そして口と口がぶつかった感触。これは事故だ、ノーカウント。
「お前…やっぱり…」
一瞬で立ち上がって謝ろうとしたけど目を見開いて驚いちゃってるよ。
「本当にごめんなさい!私が足を滑らせたせいで!事故だから忘れて過去を捨てて明日を見よう!」
精一杯のフォローをして床に座りっぱなしの佐伯くんに手を差し伸べると私の手を取ると立ってくれた。
ほっ、良かった。
こんな事でバイト先の人間関係が悪くなるなんて嫌だもん。
私のフォローに少しムッとした佐伯くんは「何言ってんだ、捨てられない過去だって誰にも持ってるだろ。お前だって。」と私を睨みつけてきた。なにか大切な過去でもあるのだろう。
そして私も幼馴染と隠れんぼをした大切な思い出は捨てられるわけない。
「でも今のは忘れてね。」
「あー、うん。多分。」
私だってうら若き恋に恋する女子高生。ちょっとくらい照れるんだから早く忘れてほしいよ!もう!
「多分じゃないの、もう!」
「ウルサイ、お前がこれ以上いると片付けが終わらないからもう帰れ。」
「え?本当?ラッキー。」
内心恥ずかしいのは本当だし、体は疲れているのでその申し出はラッキーだ。
お言葉に甘えてすぐに珊瑚礁の制服から着替え、「じゃあね、佐伯くん。
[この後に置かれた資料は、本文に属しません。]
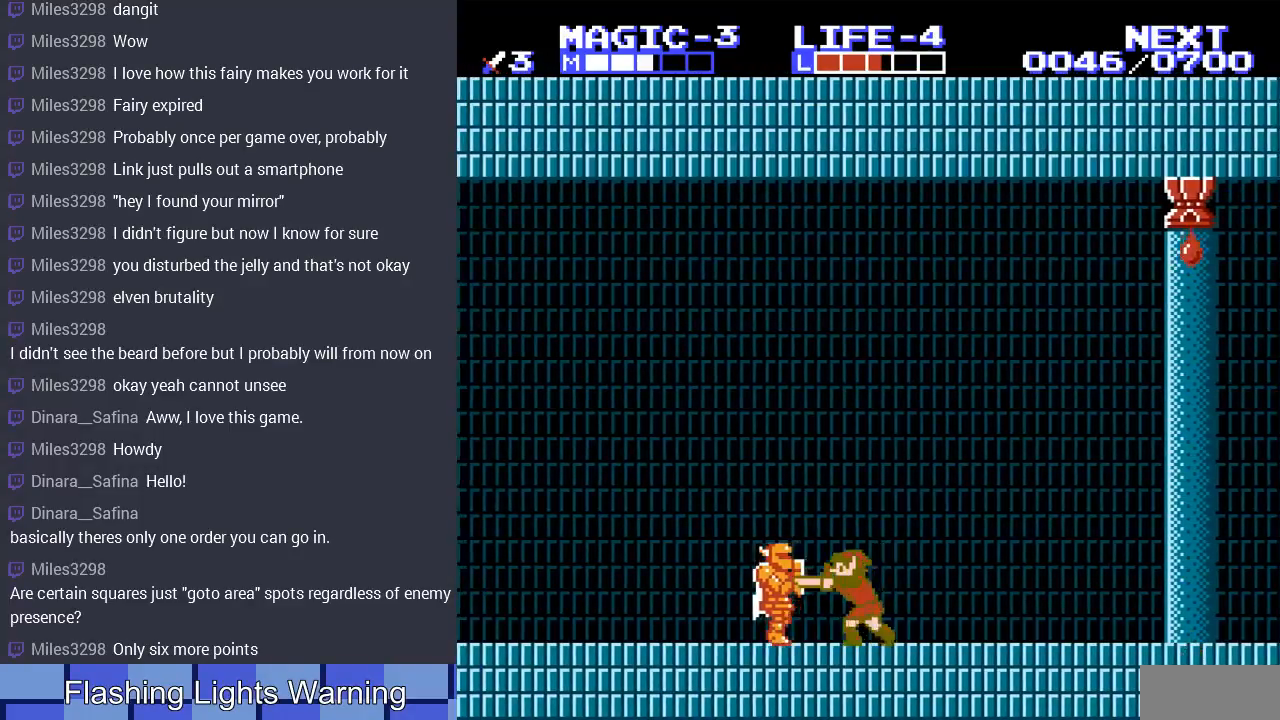
{"buttons": ["DPAD_LEFT"], "events": [[67, "B", "down"], [167, "B", "up"], [400, "DPAD_LEFT", "down"]]}
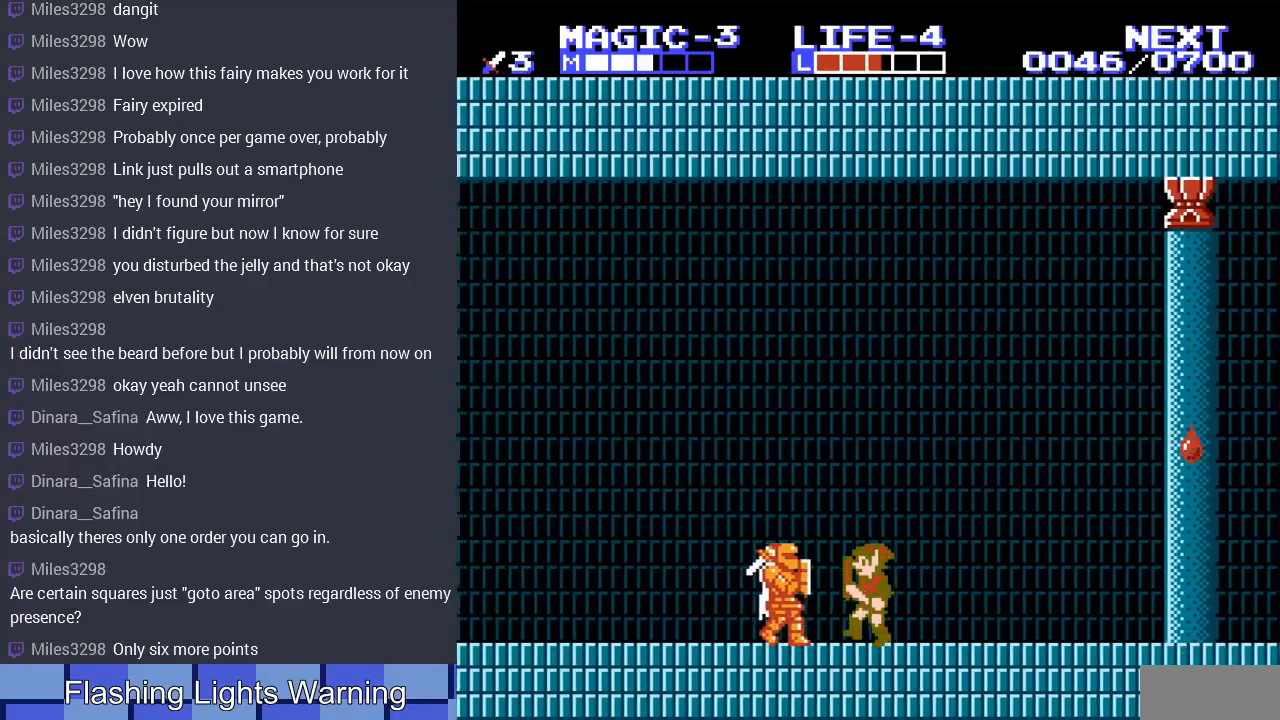
{"buttons": [], "events": [[67, "DPAD_DOWN", "down"], [100, "B", "down"], [100, "DPAD_LEFT", "up"], [233, "B", "up"], [300, "B", "down"], [400, "B", "up"], [400, "DPAD_DOWN", "up"]]}
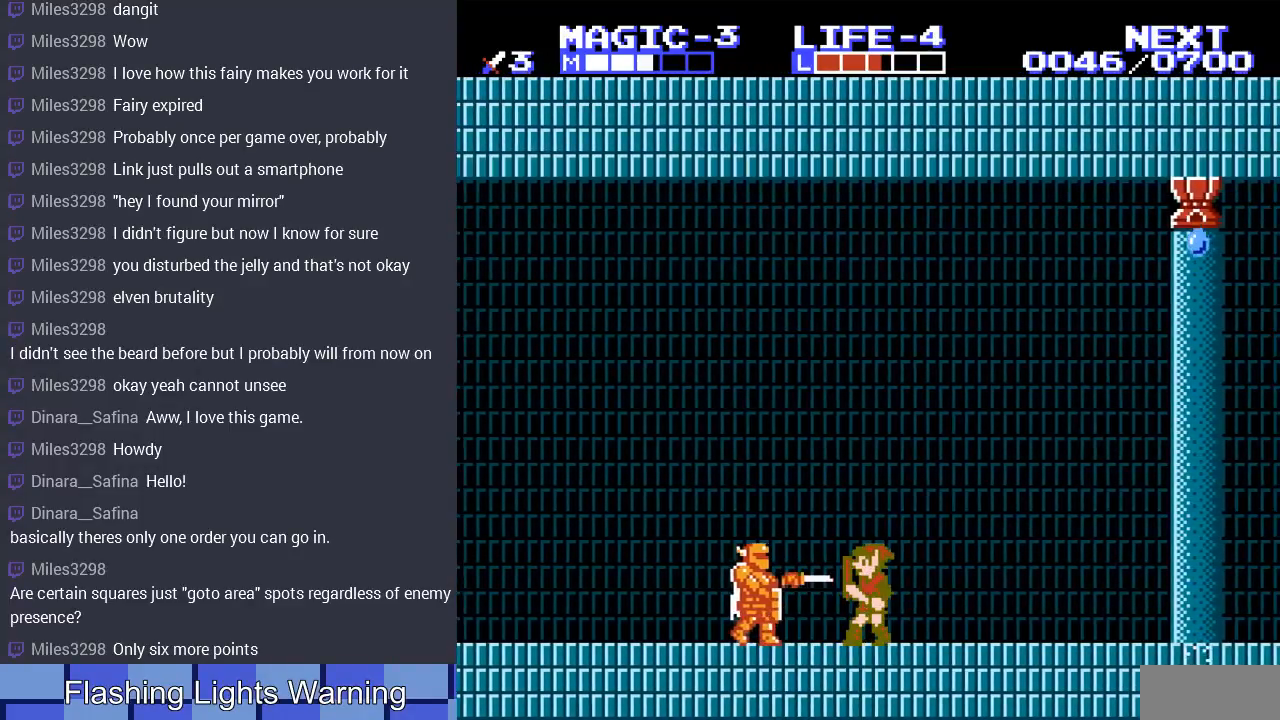
{"buttons": [], "events": [[267, "DPAD_LEFT", "down"], [467, "DPAD_LEFT", "up"]]}
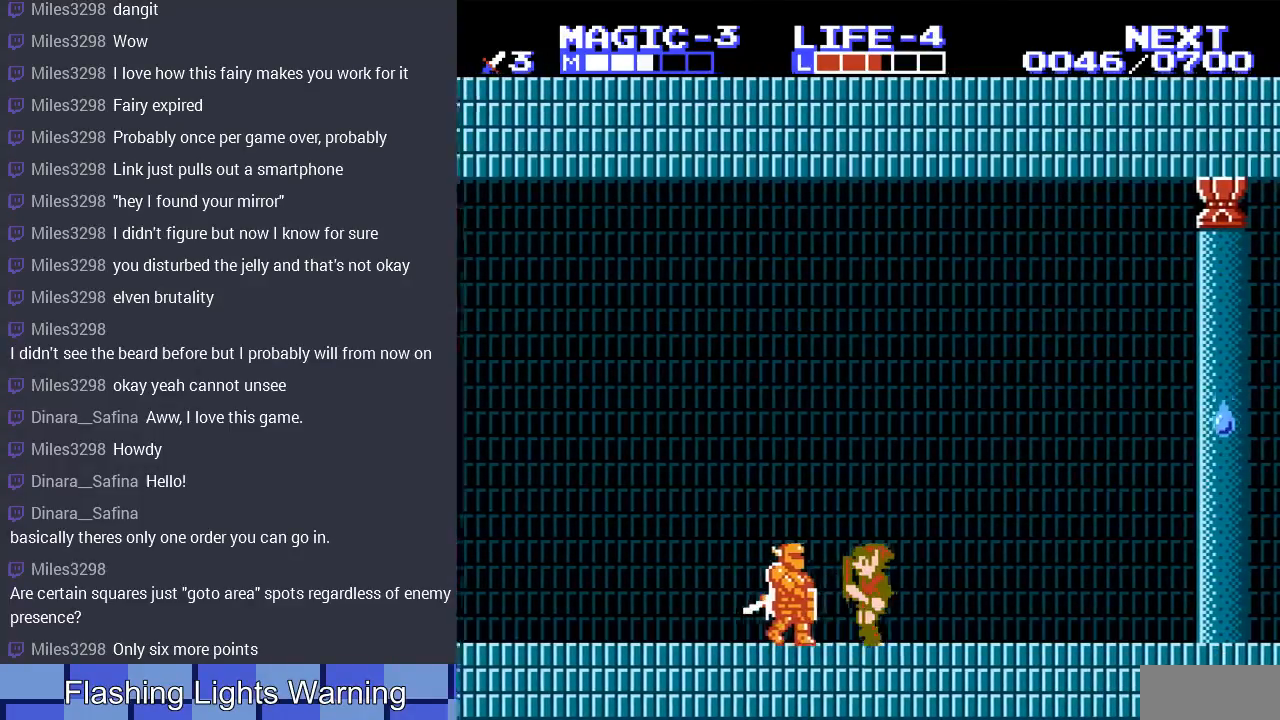
{"buttons": ["DPAD_DOWN"], "events": [[167, "B", "down"], [300, "B", "up"], [333, "DPAD_DOWN", "down"], [367, "DPAD_LEFT", "down"], [400, "B", "down"], [400, "DPAD_LEFT", "up"], [433, "B", "up"]]}
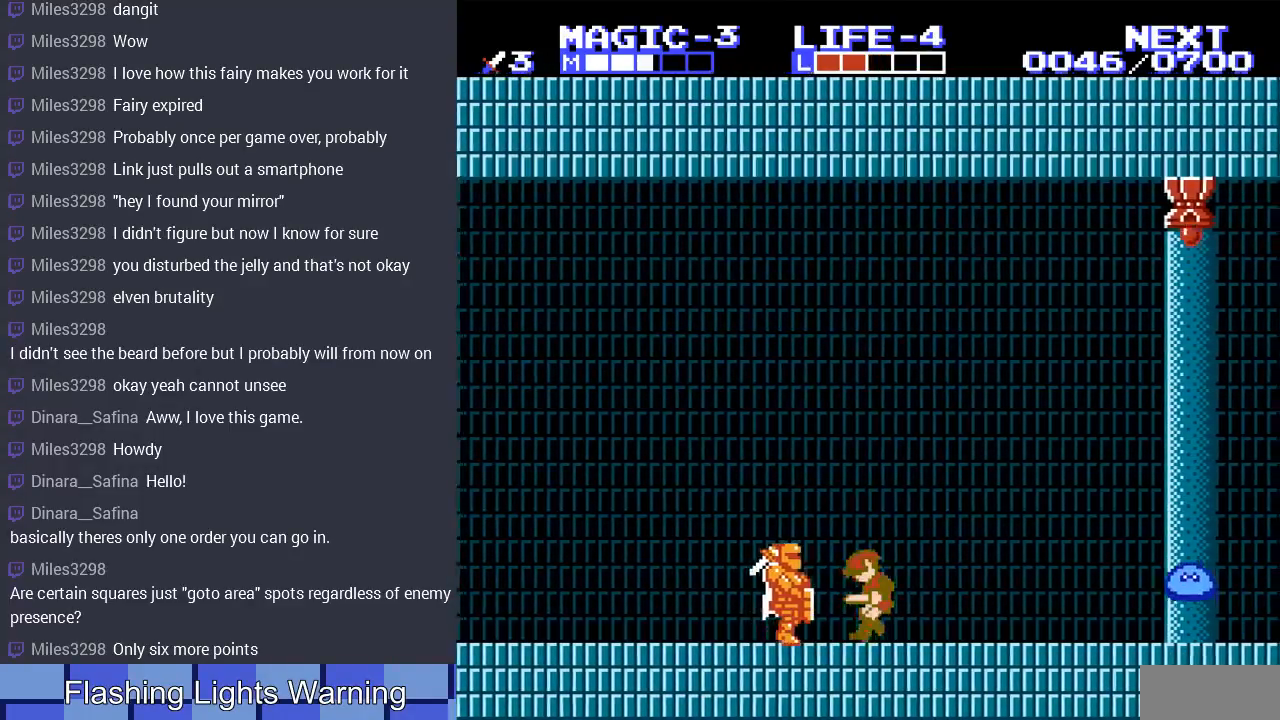
{"buttons": ["DPAD_LEFT"], "events": [[33, "DPAD_DOWN", "up"], [133, "DPAD_LEFT", "down"]]}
」と逃げた。
仕事をほったらかして帰ったのが申し訳なくてやっぱり戻るか、戻らないか考えて歩いていると石焼き芋を売る車が止まっていた。
来週会って気まずいのは嫌だし、大きい石焼き芋を一つ購入して珊瑚礁へ戻り、扉についてるガラス窓を覗くと佐伯くんは椅子に座って机に頭を乗せうつ伏せになっていた。
それも片付けが途中のままだ。
そうだよね、佐伯くんのほうが疲れているのに。
扉に手をかけると鍵がかかっていたので扉の前で「佐伯くーん」と呼ぶと気がついてないのか頭を上げてキョロキョロしているからそれが面白くて、少し観察してるとやっと気が付き恥ずかしくなったのか顔を赤くしながら扉を開けてくれた。
「何しに戻ってきたんだよ。」
「帰ったと思ったでしょう?うそぴょ〜ん。」
帰りかけてたけどね。
「ごめんね。少し歩いたら石焼き芋が売ってたから買ってきちゃった。片付けたら一緒に食べよ?」
「…!ウルサイ、お前が戻ってくると思って残しておいたんだ。早く片付けるぞ。」
気を取り直してぱぱっと片付けて二人仲良く半分個して焼き芋を食べた。
大きい方は佐伯くんにあげたのでさっきの件はなしってことでいいよね。
すっかりあの件を忘れて相変わらず忙しかったお仕事を終えた。
「なぁ、今週の日曜日暇か?」
…?どうしたんたろ、なにかお店手伝ってほしいことでもあるのかな?
でも幼馴染に遊園地に誘われているのでお断りをした。楽しみすぎて寝られない。ごめん、本当はちゃんと寝てるよ。
「ごめんね、その日はもう用事があるんだ。」
「そっか、わかった。また誘う。」
「うん、誘ってくれてありがとう。手伝えることがあったらまた言ってね?」
「…?。ほら、もう遅いだろう、お父さん送ってあげるから帰るぞ。」
「はーいお父さん。」
二人で外に出ると「手袋しないと寒いだろ。」と差出された手に驚きつつ寒かったのでありがたくその手をとった。
結構遠いいいのに佐伯くんは家の前まで送ってくれた。
…
日曜日、幼馴染のバイクに乗って遊園地へ来た。幼馴染がお手洗い行っている間に近くのおみやげコーナーを見ているとオシャレなストラップを発見した。
このストラップお揃いでつけられたらな…、いや違うそんな下心なんかない!チケットのお礼のお揃いだ!だってチケットもお揃いだもん。
レジに持っていこうと手に取ると、佐伯くんとそのお友達らしき御一行が側を通った。
佐伯くんは私に気がつくとお友達らしき御一行になにか言うとこっちにやってきた。
「あ、佐伯くんも遊園地に来てたんだ。すごい偶然だね。」
「お前は一人で何してるんだよ。」
「今日は幼馴染と来てるの。今はねお手洗いに行ってるんだよ。」
「へぇ、お前、幼馴染いたんだ。」と言っている佐伯くんの視線は私の持つストラップへ注がれていた。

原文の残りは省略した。